Written exercise >> Reproduce every line of the records below without changing a single character.

Material supplied >>
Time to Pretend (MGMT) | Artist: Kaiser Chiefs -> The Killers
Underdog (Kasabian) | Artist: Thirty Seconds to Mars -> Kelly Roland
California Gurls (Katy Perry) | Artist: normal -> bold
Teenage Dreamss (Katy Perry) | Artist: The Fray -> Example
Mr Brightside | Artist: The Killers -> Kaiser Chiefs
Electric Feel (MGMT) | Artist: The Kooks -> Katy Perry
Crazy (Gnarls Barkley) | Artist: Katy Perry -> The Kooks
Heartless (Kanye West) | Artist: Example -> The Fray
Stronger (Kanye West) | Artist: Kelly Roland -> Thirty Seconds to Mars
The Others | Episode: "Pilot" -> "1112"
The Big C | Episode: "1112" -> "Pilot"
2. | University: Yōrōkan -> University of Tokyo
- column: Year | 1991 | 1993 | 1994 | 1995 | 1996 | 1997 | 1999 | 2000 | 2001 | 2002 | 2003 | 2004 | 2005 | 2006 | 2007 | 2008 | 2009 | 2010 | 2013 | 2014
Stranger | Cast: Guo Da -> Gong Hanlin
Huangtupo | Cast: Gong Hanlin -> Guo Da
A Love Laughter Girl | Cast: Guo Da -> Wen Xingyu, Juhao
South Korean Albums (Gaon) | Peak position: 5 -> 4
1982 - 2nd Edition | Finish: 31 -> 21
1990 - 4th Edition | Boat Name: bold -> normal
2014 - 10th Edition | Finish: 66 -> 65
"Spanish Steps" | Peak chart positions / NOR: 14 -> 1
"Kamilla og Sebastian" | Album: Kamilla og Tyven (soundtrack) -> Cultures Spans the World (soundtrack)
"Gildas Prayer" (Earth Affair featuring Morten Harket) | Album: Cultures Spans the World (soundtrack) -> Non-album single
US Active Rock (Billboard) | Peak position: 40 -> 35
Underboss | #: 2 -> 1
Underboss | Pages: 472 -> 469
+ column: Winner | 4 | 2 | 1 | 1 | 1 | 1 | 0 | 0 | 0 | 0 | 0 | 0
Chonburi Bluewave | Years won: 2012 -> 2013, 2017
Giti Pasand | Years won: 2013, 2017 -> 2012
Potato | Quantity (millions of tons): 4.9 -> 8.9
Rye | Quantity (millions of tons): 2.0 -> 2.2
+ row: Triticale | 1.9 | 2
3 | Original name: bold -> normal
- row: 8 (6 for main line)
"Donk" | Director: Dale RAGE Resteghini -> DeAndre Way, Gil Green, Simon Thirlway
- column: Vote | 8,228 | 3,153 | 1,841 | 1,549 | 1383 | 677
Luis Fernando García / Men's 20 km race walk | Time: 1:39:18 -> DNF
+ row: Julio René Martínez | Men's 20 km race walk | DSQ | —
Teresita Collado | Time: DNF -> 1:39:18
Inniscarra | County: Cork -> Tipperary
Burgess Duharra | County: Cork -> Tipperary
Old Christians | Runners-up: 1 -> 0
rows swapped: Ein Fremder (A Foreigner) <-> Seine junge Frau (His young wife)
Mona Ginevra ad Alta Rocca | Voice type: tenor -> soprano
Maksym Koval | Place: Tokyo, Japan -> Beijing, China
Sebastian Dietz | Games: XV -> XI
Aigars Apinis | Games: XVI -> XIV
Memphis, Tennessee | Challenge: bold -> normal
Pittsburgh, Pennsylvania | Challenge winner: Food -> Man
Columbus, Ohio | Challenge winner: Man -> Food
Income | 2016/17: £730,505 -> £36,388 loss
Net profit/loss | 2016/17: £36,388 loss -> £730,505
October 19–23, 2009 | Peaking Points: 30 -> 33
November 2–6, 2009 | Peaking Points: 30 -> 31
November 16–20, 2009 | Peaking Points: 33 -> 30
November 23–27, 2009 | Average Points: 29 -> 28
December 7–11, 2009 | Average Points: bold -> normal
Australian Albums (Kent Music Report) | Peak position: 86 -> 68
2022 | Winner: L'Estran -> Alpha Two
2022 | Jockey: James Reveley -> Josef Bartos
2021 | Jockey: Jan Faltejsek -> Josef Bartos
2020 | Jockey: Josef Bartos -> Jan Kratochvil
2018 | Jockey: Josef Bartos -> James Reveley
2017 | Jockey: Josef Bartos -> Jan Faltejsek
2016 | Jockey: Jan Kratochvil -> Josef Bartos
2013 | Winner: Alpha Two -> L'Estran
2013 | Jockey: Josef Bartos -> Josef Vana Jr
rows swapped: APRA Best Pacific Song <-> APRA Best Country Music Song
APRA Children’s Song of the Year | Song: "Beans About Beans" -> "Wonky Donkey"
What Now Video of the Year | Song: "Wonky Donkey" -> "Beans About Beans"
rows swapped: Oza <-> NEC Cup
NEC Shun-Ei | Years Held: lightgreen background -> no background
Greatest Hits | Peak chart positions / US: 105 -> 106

In response >>
Time to Pretend (MGMT) | Artist: Kaiser Chiefs -> The Killers
Underdog (Kasabian) | Artist: Thirty Seconds to Mars -> Kelly Roland
California Gurls (Katy Perry) | Artist: normal -> bold
Teenage Dreamss (Katy Perry) | Artist: The Fray -> Example
Mr Brightside | Artist: The Killers -> Kaiser Chiefs
Electric Feel (MGMT) | Artist: The Kooks -> Katy Perry
Crazy (Gnarls Barkley) | Artist: Katy Perry -> The Kooks
Heartless (Kanye West) | Artist: Example -> The Fray
Stronger (Kanye West) | Artist: Kelly Roland -> Thirty Seconds to Mars
The Others | Episode: "Pilot" -> "1112"
The Big C | Episode: "1112" -> "Pilot"
2. | University: Yōrōkan -> University of Tokyo
- column: Year | 1991 | 1993 | 1994 | 1995 | 1996 | 1997 | 1999 | 2000 | 2001 | 2002 | 2003 | 2004 | 2005 | 2006 | 2007 | 2008 | 2009 | 2010 | 2013 | 2014
Stranger | Cast: Guo Da -> Gong Hanlin
Huangtupo | Cast: Gong Hanlin -> Guo Da
A Love Laughter Girl | Cast: Guo Da -> Wen Xingyu, Juhao
South Korean Albums (Gaon) | Peak position: 5 -> 4
1982 - 2nd Edition | Finish: 31 -> 21
1990 - 4th Edition | Boat Name: bold -> normal
2014 - 10th Edition | Finish: 66 -> 65
"Spanish Steps" | Peak chart positions / NOR: 14 -> 1
"Kamilla og Sebastian" | Album: Kamilla og Tyven (soundtrack) -> Cultures Spans the World (soundtrack)
"Gildas Prayer" (Earth Affair featuring Morten Harket) | Album: Cultures Spans the World (soundtrack) -> Non-album single
US Active Rock (Billboard) | Peak position: 40 -> 35
Underboss | #: 2 -> 1
Underboss | Pages: 472 -> 469
+ column: Winner | 4 | 2 | 1 | 1 | 1 | 1 | 0 | 0 | 0 | 0 | 0 | 0
Chonburi Bluewave | Years won: 2012 -> 2013, 2017
Giti Pasand | Years won: 2013, 2017 -> 2012
Potato | Quantity (millions of tons): 4.9 -> 8.9
Rye | Quantity (millions of tons): 2.0 -> 2.2
+ row: Triticale | 1.9 | 2
3 | Original name: bold -> normal
- row: 8 (6 for main line)
"Donk" | Director: Dale RAGE Resteghini -> DeAndre Way, Gil Green, Simon Thirlway
- column: Vote | 8,228 | 3,153 | 1,841 | 1,549 | 1383 | 677
Luis Fernando García / Men's 20 km race walk | Time: 1:39:18 -> DNF
+ row: Julio René Martínez | Men's 20 km race walk | DSQ | —
Teresita Collado | Time: DNF -> 1:39:18
Inniscarra | County: Cork -> Tipperary
Burgess Duharra | County: Cork -> Tipperary
Old Christians | Runners-up: 1 -> 0
rows swapped: Ein Fremder (A Foreigner) <-> Seine junge Frau (His young wife)
Mona Ginevra ad Alta Rocca | Voice type: tenor -> soprano
Maksym Koval | Place: Tokyo, Japan -> Beijing, China
Sebastian Dietz | Games: XV -> XI
Aigars Apinis | Games: XVI -> XIV
Memphis, Tennessee | Challenge: bold -> normal
Pittsburgh, Pennsylvania | Challenge winner: Food -> Man
Columbus, Ohio | Challenge winner: Man -> Food
Income | 2016/17: £730,505 -> £36,388 loss
Net profit/loss | 2016/17: £36,388 loss -> £730,505
October 19–23, 2009 | Peaking Points: 30 -> 33
November 2–6, 2009 | Peaking Points: 30 -> 31
November 16–20, 2009 | Peaking Points: 33 -> 30
November 23–27, 2009 | Average Points: 29 -> 28
December 7–11, 2009 | Average Points: bold -> normal
Australian Albums (Kent Music Report) | Peak position: 86 -> 68
2022 | Winner: L'Estran -> Alpha Two
2022 | Jockey: James Reveley -> Josef Bartos
2021 | Jockey: Jan Faltejsek -> Josef Bartos
2020 | Jockey: Josef Bartos -> Jan Kratochvil
2018 | Jockey: Josef Bartos -> James Reveley
2017 | Jockey: Josef Bartos -> Jan Faltejsek
2016 | Jockey: Jan Kratochvil -> Josef Bartos
2013 | Winner: Alpha Two -> L'Estran
2013 | Jockey: Josef Bartos -> Josef Vana Jr
rows swapped: APRA Best Pacific Song <-> APRA Best Country Music Song
APRA Children’s Song of the Year | Song: "Beans About Beans" -> "Wonky Donkey"
What Now Video of the Year | Song: "Wonky Donkey" -> "Beans About Beans"
rows swapped: Oza <-> NEC Cup
NEC Shun-Ei | Years Held: lightgreen background -> no background
Greatest Hits | Peak chart positions / US: 105 -> 106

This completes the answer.